» **PROVIDED RECORDS**
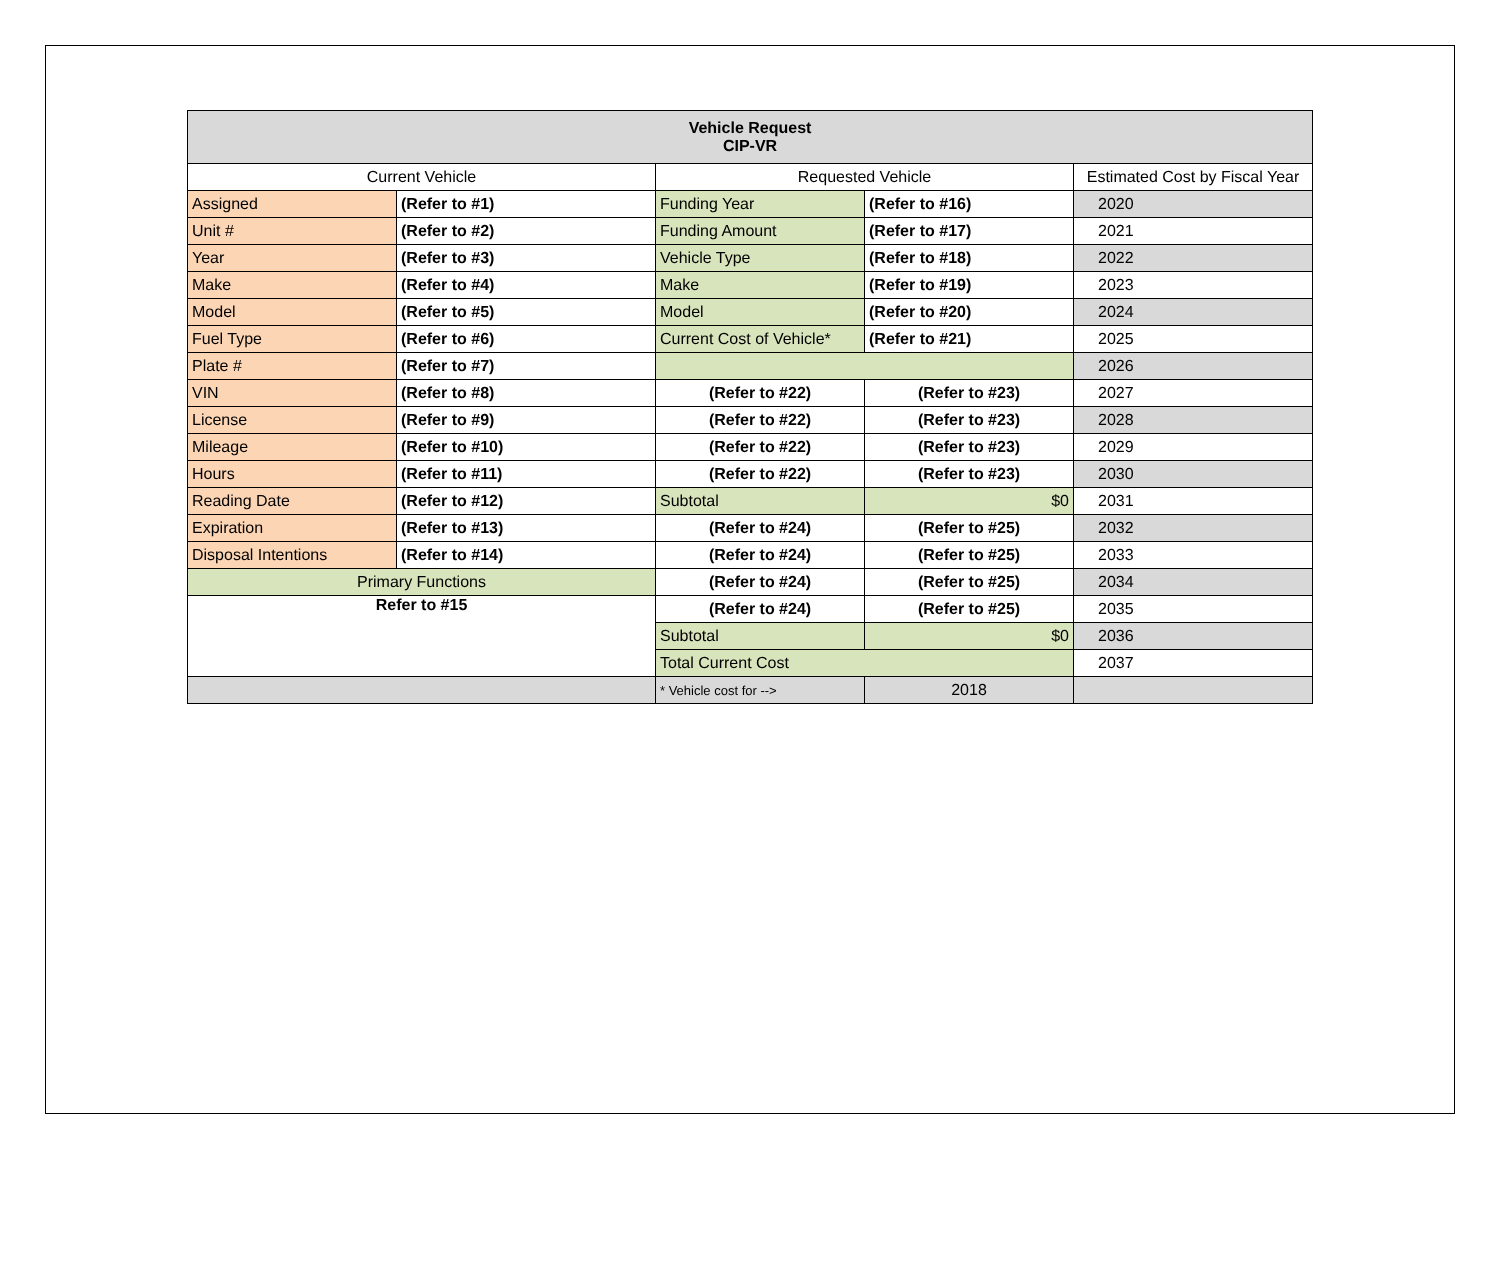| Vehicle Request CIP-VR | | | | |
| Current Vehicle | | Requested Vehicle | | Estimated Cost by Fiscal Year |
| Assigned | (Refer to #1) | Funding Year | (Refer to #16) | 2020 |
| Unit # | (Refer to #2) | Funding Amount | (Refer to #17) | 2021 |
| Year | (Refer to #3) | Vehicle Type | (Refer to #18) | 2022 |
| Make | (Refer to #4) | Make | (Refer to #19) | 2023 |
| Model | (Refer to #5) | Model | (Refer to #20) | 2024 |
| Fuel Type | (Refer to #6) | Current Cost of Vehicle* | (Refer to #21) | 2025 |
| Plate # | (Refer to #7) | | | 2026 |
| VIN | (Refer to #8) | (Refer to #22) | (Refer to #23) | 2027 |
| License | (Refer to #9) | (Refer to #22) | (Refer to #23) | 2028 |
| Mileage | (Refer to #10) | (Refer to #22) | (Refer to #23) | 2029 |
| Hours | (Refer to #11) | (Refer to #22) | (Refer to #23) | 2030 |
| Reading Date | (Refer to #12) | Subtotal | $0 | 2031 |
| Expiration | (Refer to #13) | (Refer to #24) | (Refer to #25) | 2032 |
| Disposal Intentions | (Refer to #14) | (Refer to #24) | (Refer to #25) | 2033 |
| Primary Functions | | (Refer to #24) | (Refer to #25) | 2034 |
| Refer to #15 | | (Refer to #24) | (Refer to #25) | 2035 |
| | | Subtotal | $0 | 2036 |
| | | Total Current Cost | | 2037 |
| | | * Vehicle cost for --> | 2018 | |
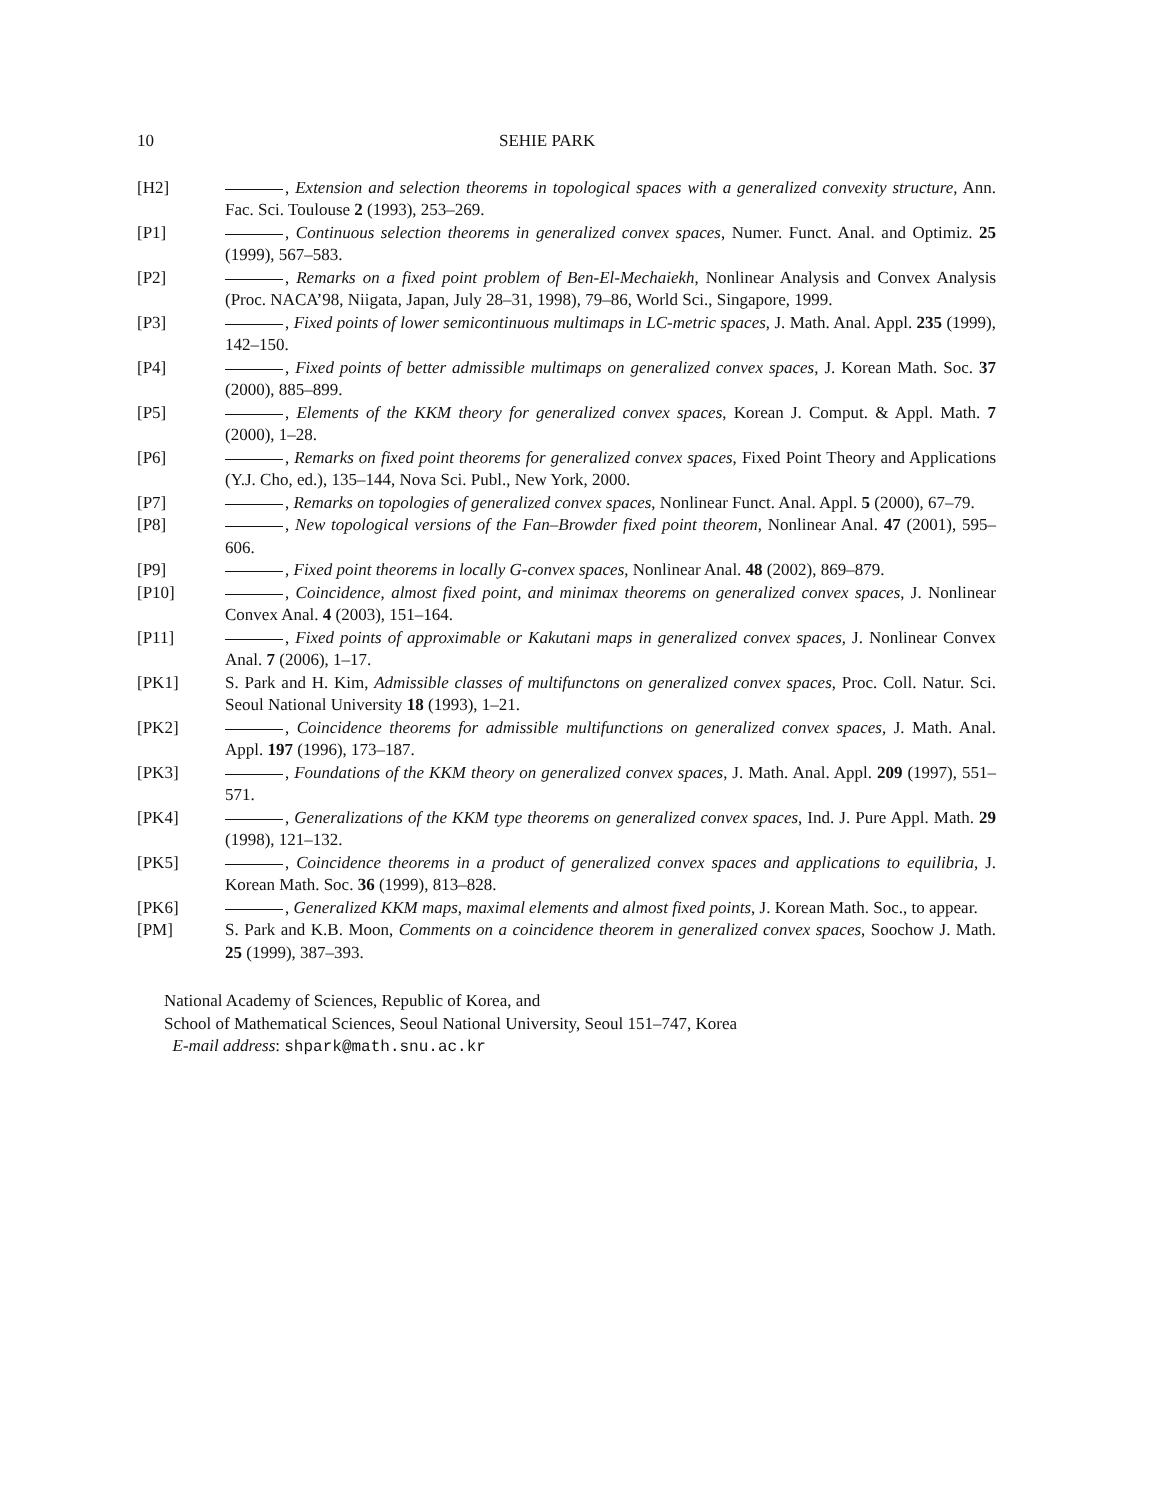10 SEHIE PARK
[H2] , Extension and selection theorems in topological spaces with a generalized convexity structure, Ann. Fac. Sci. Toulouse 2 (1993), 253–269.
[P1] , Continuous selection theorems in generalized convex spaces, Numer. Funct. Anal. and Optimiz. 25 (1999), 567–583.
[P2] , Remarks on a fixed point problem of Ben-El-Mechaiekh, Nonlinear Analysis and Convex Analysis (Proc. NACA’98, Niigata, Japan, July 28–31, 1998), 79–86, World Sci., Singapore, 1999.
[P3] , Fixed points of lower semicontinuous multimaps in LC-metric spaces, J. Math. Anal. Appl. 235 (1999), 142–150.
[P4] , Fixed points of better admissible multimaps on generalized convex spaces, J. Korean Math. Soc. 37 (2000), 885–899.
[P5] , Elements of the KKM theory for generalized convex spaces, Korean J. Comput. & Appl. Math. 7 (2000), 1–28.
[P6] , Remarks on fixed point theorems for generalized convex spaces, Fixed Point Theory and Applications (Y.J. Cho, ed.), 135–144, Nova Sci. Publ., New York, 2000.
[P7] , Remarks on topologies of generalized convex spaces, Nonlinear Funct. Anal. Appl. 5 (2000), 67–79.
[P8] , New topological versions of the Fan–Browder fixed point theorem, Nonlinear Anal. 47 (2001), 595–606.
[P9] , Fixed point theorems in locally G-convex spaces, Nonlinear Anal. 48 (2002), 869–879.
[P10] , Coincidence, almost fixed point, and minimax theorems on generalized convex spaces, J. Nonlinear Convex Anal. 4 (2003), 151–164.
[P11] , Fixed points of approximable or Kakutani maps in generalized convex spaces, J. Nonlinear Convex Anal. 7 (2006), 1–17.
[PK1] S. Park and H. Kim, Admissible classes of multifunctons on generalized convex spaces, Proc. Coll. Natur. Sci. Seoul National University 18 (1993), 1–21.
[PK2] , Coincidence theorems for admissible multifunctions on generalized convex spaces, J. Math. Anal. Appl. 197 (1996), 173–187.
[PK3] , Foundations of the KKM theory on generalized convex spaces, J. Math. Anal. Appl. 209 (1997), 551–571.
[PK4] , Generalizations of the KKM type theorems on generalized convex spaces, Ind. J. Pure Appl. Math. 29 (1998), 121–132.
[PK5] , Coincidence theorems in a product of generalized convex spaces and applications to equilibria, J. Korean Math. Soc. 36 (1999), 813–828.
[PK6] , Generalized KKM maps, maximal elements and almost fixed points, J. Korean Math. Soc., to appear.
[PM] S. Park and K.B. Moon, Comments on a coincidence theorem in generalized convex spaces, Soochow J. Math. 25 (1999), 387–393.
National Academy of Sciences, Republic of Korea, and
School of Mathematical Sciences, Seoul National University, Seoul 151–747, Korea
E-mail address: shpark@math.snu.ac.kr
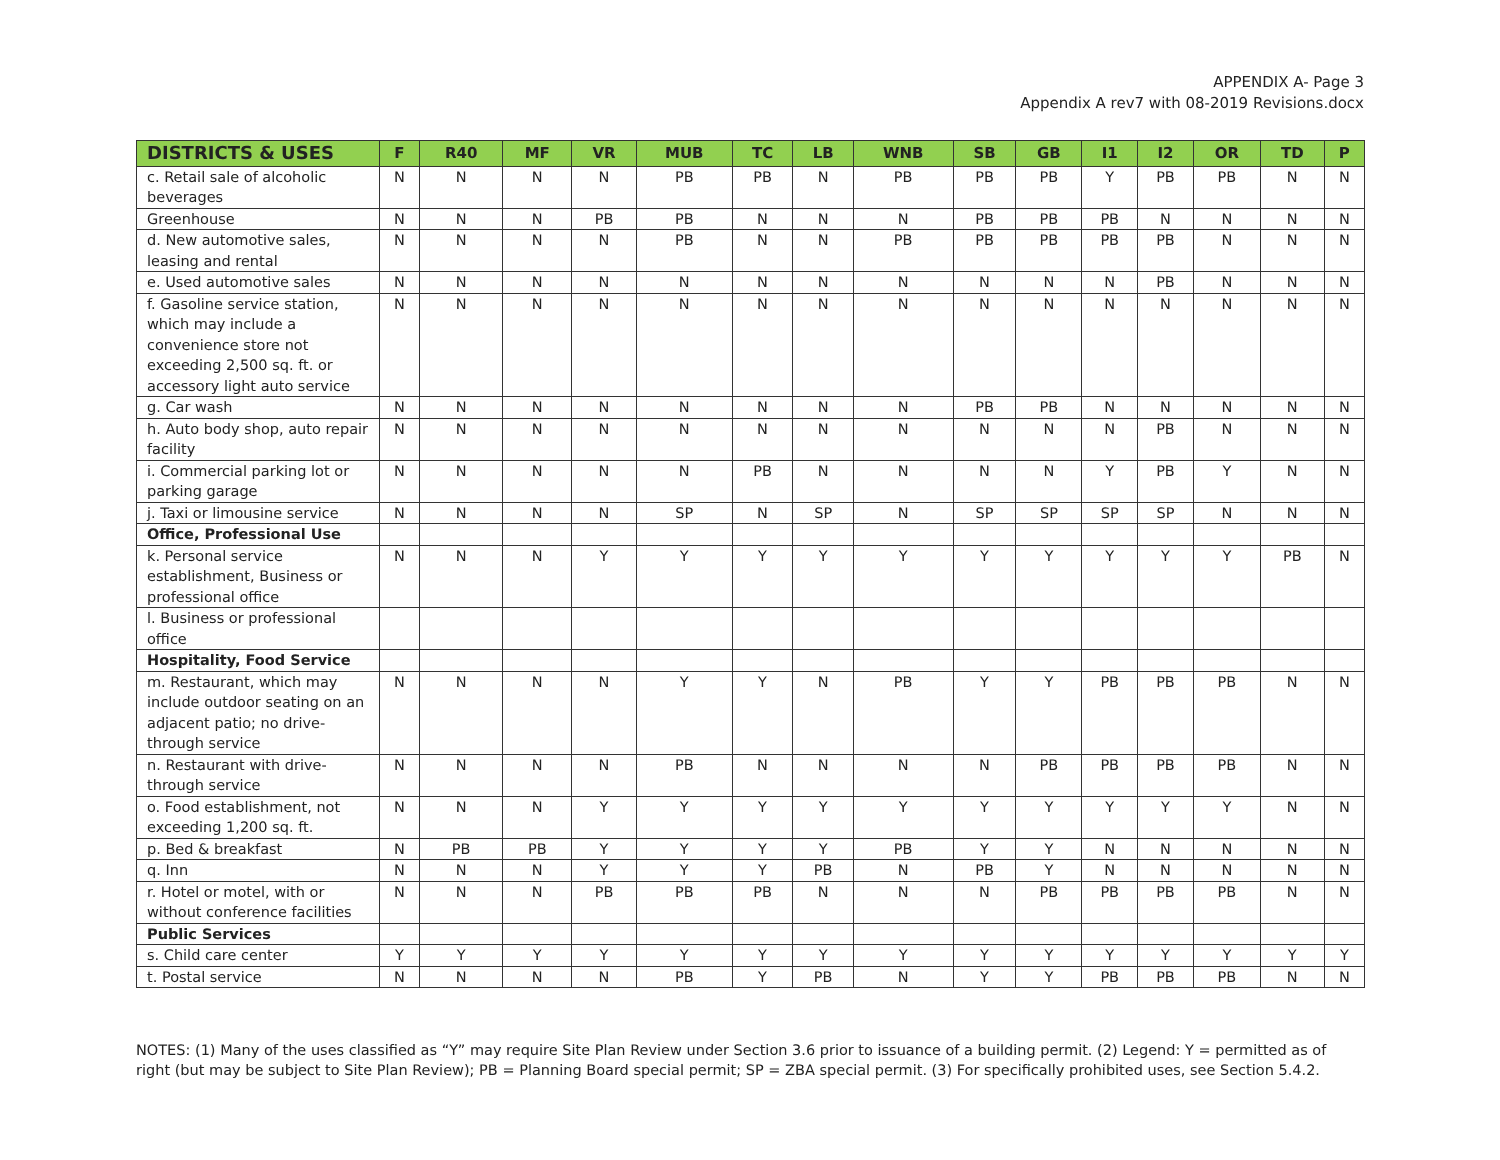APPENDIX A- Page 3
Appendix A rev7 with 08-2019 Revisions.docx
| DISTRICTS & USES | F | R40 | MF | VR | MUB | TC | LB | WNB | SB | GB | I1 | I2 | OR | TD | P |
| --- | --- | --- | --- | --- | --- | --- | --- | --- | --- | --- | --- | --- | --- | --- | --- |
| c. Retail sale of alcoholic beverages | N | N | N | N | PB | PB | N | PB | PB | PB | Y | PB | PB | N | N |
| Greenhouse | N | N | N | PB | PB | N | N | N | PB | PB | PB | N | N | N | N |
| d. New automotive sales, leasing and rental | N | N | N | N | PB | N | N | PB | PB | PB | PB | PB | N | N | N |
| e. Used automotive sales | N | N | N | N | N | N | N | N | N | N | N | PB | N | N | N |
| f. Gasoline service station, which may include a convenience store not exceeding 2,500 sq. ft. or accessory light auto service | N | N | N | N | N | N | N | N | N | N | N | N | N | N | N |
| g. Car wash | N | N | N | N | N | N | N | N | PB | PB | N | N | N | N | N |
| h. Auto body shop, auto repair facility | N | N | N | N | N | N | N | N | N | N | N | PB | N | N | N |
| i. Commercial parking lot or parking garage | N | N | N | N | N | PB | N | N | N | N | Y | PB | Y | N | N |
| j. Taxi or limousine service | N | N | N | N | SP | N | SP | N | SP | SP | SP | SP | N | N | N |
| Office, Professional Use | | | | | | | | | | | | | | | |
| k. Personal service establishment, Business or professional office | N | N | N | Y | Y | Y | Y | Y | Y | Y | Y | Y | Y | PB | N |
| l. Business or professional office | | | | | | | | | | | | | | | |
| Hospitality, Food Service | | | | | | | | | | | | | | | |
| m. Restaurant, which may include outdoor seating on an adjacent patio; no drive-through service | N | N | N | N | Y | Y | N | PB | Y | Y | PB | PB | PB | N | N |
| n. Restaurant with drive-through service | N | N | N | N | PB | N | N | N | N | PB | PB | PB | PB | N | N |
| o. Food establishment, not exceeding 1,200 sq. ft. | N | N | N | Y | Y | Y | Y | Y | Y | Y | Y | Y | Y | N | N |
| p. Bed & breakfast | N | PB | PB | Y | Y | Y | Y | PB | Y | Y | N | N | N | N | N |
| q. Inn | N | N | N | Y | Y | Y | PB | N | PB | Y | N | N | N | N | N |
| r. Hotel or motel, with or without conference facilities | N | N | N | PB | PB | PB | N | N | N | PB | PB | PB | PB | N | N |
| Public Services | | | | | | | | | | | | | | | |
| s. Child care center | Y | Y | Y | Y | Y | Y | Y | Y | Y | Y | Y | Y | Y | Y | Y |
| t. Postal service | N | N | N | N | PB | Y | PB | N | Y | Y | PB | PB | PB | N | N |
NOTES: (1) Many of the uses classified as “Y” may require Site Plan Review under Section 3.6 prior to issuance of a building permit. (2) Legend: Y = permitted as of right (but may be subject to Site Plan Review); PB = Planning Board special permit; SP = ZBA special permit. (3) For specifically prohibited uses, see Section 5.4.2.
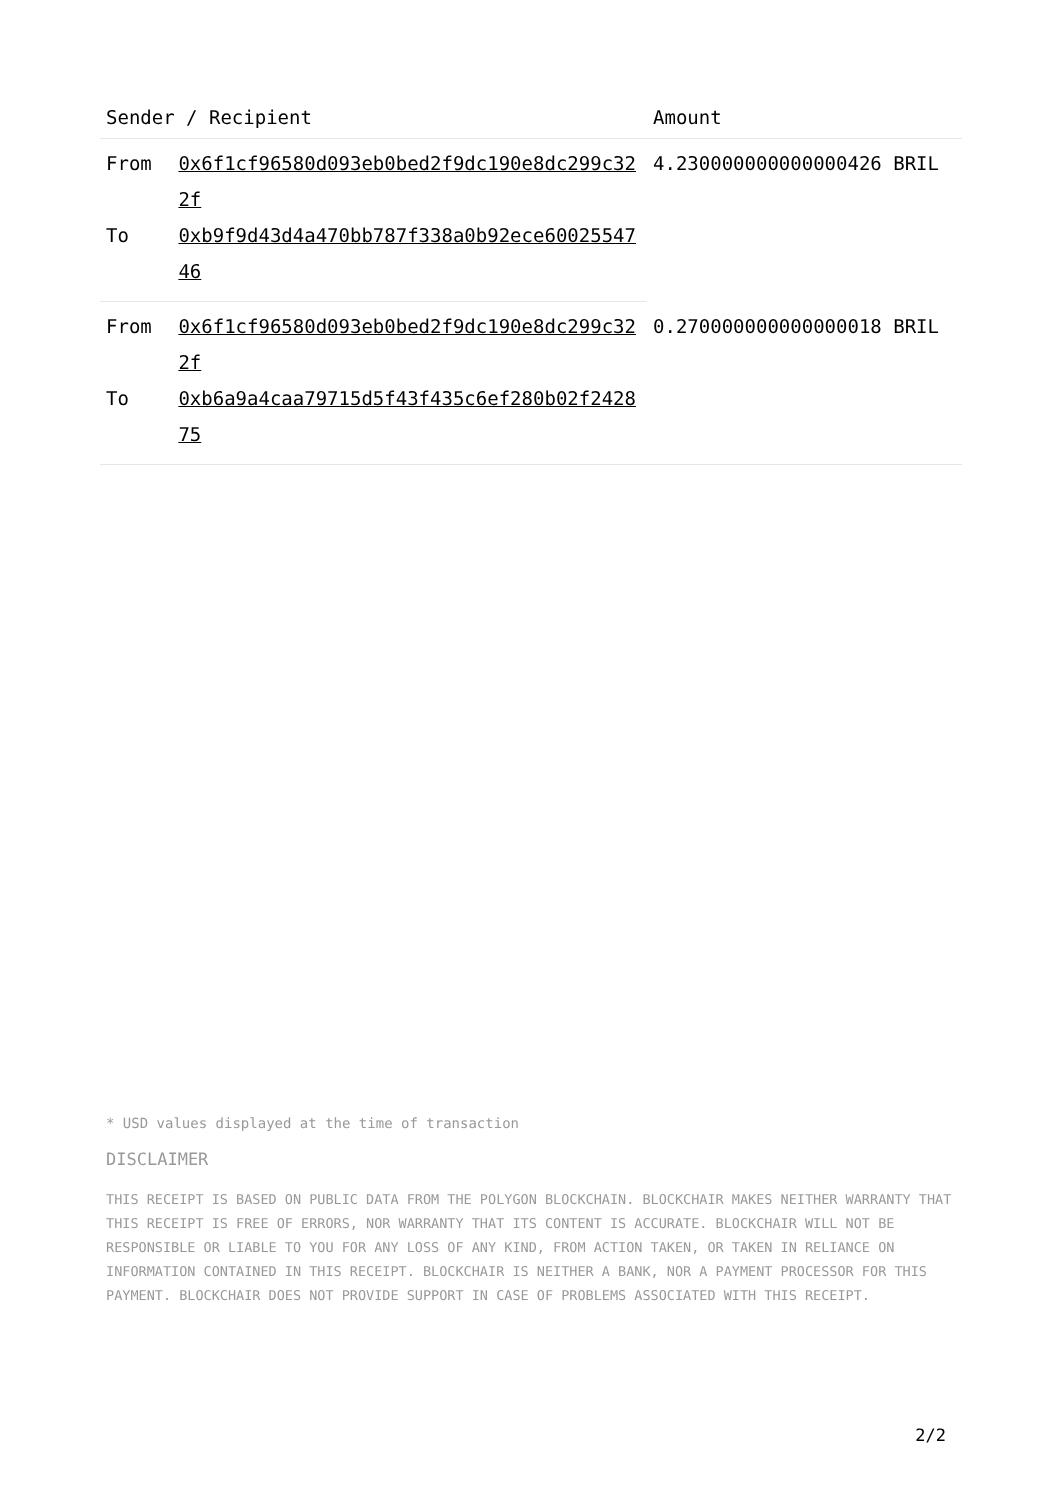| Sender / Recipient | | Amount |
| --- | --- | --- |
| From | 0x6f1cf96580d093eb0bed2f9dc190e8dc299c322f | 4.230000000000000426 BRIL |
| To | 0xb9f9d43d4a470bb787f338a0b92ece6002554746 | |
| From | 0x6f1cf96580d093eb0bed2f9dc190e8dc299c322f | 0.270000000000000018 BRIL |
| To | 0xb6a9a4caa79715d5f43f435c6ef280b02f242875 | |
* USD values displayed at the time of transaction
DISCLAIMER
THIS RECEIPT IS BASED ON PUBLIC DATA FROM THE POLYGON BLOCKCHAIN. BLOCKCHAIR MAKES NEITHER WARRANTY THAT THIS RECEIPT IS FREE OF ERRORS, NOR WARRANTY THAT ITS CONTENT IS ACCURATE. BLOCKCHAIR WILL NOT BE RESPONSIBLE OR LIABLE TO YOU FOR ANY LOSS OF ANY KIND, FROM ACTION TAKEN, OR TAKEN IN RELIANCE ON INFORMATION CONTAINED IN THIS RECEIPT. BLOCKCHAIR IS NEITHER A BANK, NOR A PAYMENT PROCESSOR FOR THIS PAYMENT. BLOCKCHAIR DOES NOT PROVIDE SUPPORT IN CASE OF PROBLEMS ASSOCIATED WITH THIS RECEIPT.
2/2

» **PROBLEM STATEMENT**
From the records above, copy exactly the stretch from the line holding "#23) | 2027 |" through the line holding "[P5] , Elements", both ends included, without the pictures.

» **SOLUTION TO THE EXERCISE**
| VIN | (Refer to #8) | (Refer to #22) | (Refer to #23) | 2027 |
| License | (Refer to #9) | (Refer to #22) | (Refer to #23) | 2028 |
| Mileage | (Refer to #10) | (Refer to #22) | (Refer to #23) | 2029 |
| Hours | (Refer to #11) | (Refer to #22) | (Refer to #23) | 2030 |
| Reading Date | (Refer to #12) | Subtotal | $0 | 2031 |
| Expiration | (Refer to #13) | (Refer to #24) | (Refer to #25) | 2032 |
| Disposal Intentions | (Refer to #14) | (Refer to #24) | (Refer to #25) | 2033 |
| Primary Functions | | (Refer to #24) | (Refer to #25) | 2034 |
| Refer to #15 | | (Refer to #24) | (Refer to #25) | 2035 |
| | | Subtotal | $0 | 2036 |
| | | Total Current Cost | | 2037 |
| | | * Vehicle cost for --> | 2018 | |
10 SEHIE PARK
[H2] , Extension and selection theorems in topological spaces with a generalized convexity structure, Ann. Fac. Sci. Toulouse 2 (1993), 253–269.
[P1] , Continuous selection theorems in generalized convex spaces, Numer. Funct. Anal. and Optimiz. 25 (1999), 567–583.
[P2] , Remarks on a fixed point problem of Ben-El-Mechaiekh, Nonlinear Analysis and Convex Analysis (Proc. NACA’98, Niigata, Japan, July 28–31, 1998), 79–86, World Sci., Singapore, 1999.
[P3] , Fixed points of lower semicontinuous multimaps in LC-metric spaces, J. Math. Anal. Appl. 235 (1999), 142–150.
[P4] , Fixed points of better admissible multimaps on generalized convex spaces, J. Korean Math. Soc. 37 (2000), 885–899.
[P5] , Elements of the KKM theory for generalized convex spaces, Korean J. Comput. & Appl. Math. 7 (2000), 1–28.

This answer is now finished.